As a child, my father raised me on 80s metal and action movies, whether it be listening to Queen or watching Arnold Schwarzenegger star in the Terminator, I grew to having an understanding and an appreciation for music and film at a young age. The first real interaction I had with any form of Asian media was watching animes such as Dragon Ball Z, Pokemon and Yu-Gi-Oh, as well as, watching Jackie Chan and Bruce Lee films.
Before watching Gojira, I had never actually seen a Godzilla film before, so I was intrigued to see how the film would be presented, and how much film had changed in the past 60 years. I understood that the film would look campy and very low budget, but in 1954, it was revolutionary and ground-breaking.
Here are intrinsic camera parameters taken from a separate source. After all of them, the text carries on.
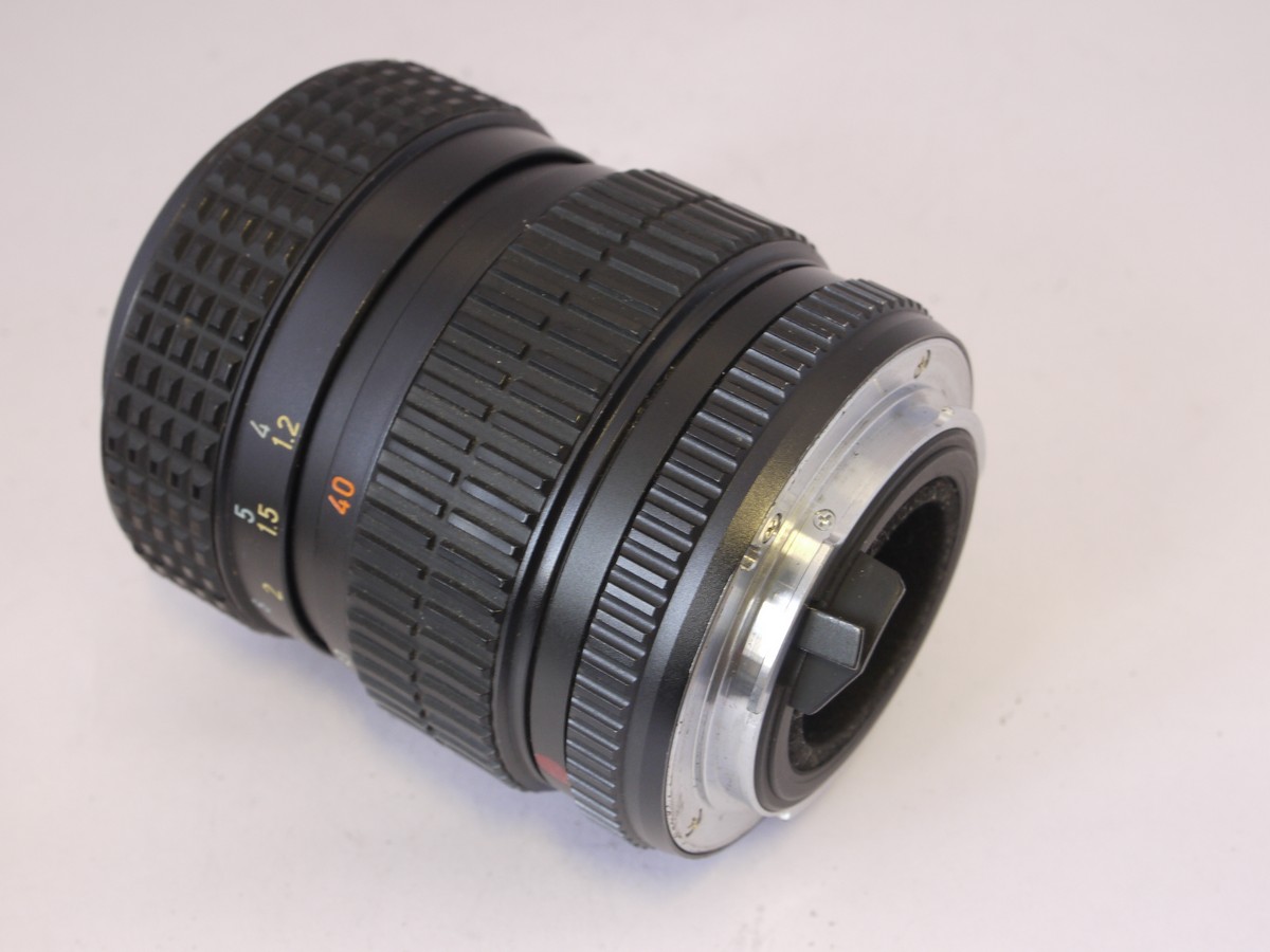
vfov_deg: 23.7
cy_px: 476
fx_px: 2275
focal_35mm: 62
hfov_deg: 31.2
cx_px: 635
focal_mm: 31
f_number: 10
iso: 400
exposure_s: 1/8
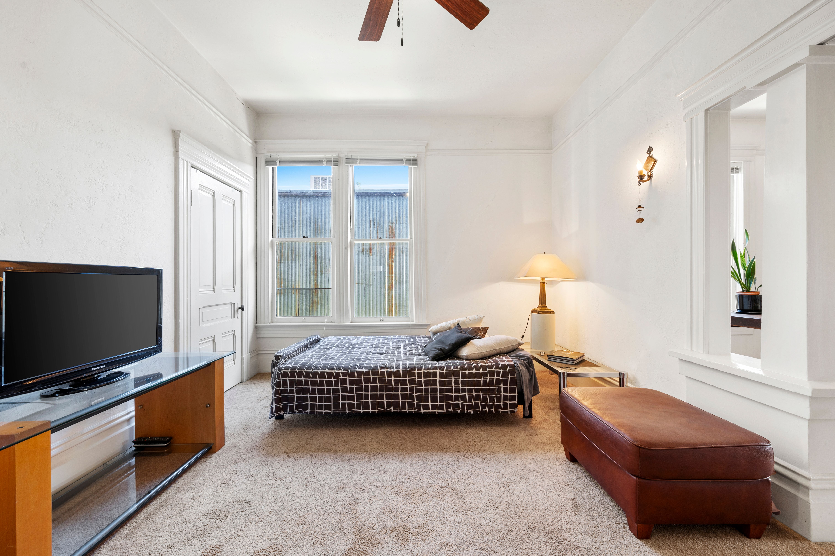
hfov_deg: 104.3
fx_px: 324
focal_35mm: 14
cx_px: 418
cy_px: 278
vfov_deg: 81.1
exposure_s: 1/2.5
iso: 250
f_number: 9
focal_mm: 14
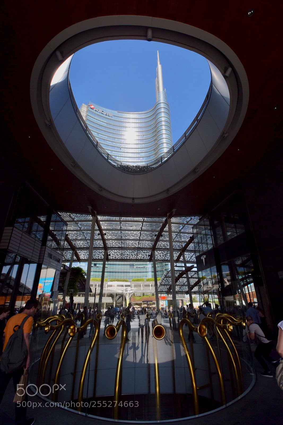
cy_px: 212
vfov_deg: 92.4
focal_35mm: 17
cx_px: 142
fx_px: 203
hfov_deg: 69.7
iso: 200
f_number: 8
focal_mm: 11.5
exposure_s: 1/800
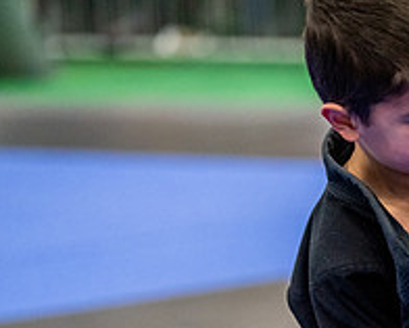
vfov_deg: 3.8
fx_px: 4905
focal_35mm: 405
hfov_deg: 4.8
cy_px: 329
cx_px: 513
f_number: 2.8
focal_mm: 146
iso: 5000
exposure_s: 1/500
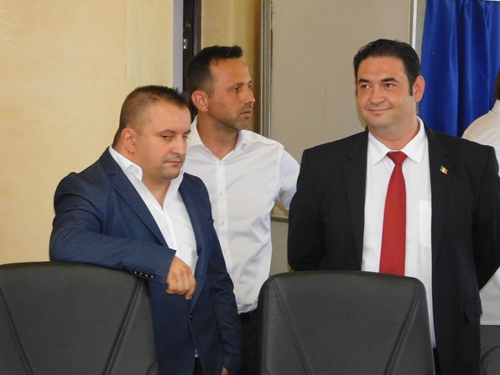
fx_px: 2152
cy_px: 187
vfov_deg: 10.0
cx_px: 251
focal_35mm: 149
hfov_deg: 13.3
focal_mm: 26.3
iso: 640
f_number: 5.1
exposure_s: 1/60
Modern film-making tries to make a movie flow seamlessly, utilising today’s technology to splice scenes together to create this flow. It was obvious in this film how jarring each scene was spliced together, continuously hard cutting from one scene to another. However, there is certainly an appreciation for the attempt to make the story of Gojira flow, especially how they actually had to physically cut the film and put scenes together. Something that I really enjoyed was the synchronisation of the soundtrack with the film, something I did not expect from a film made in the 1950s.
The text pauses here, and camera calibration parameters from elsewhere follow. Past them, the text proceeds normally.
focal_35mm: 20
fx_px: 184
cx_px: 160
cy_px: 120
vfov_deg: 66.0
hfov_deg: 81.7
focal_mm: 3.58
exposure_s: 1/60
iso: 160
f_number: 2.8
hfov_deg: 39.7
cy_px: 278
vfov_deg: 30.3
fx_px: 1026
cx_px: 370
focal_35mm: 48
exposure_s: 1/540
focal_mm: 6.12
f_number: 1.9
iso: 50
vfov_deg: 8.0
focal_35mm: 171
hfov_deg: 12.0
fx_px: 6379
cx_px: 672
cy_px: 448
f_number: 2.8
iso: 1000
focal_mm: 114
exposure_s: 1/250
The actual story itself is very intriguing, especially using Godzilla as a metaphor for the atomic weapons used by the US in World War II. In my opinion, the set design was fantastic, and created a realistic representation of Tokyo, and was especially impressive how accurate it was without the use of modern day CGI. The Godzilla costume design was another aspect of the film I was impressed with, and the way Haruo Nakajima moved in the costume, really made the character of Godzilla realistic at the time. There was one scene in particular that annoyed me, when we see Godzilla under water for the first time, Nakajima is walking in the suit instead of swimming. I know it was a small detail, but it just annoyed me a little.
Gojira was a great way to be introduced with Asian film making and Asian media in general, and is just the beginning into the discovery of the world of Digital Asia.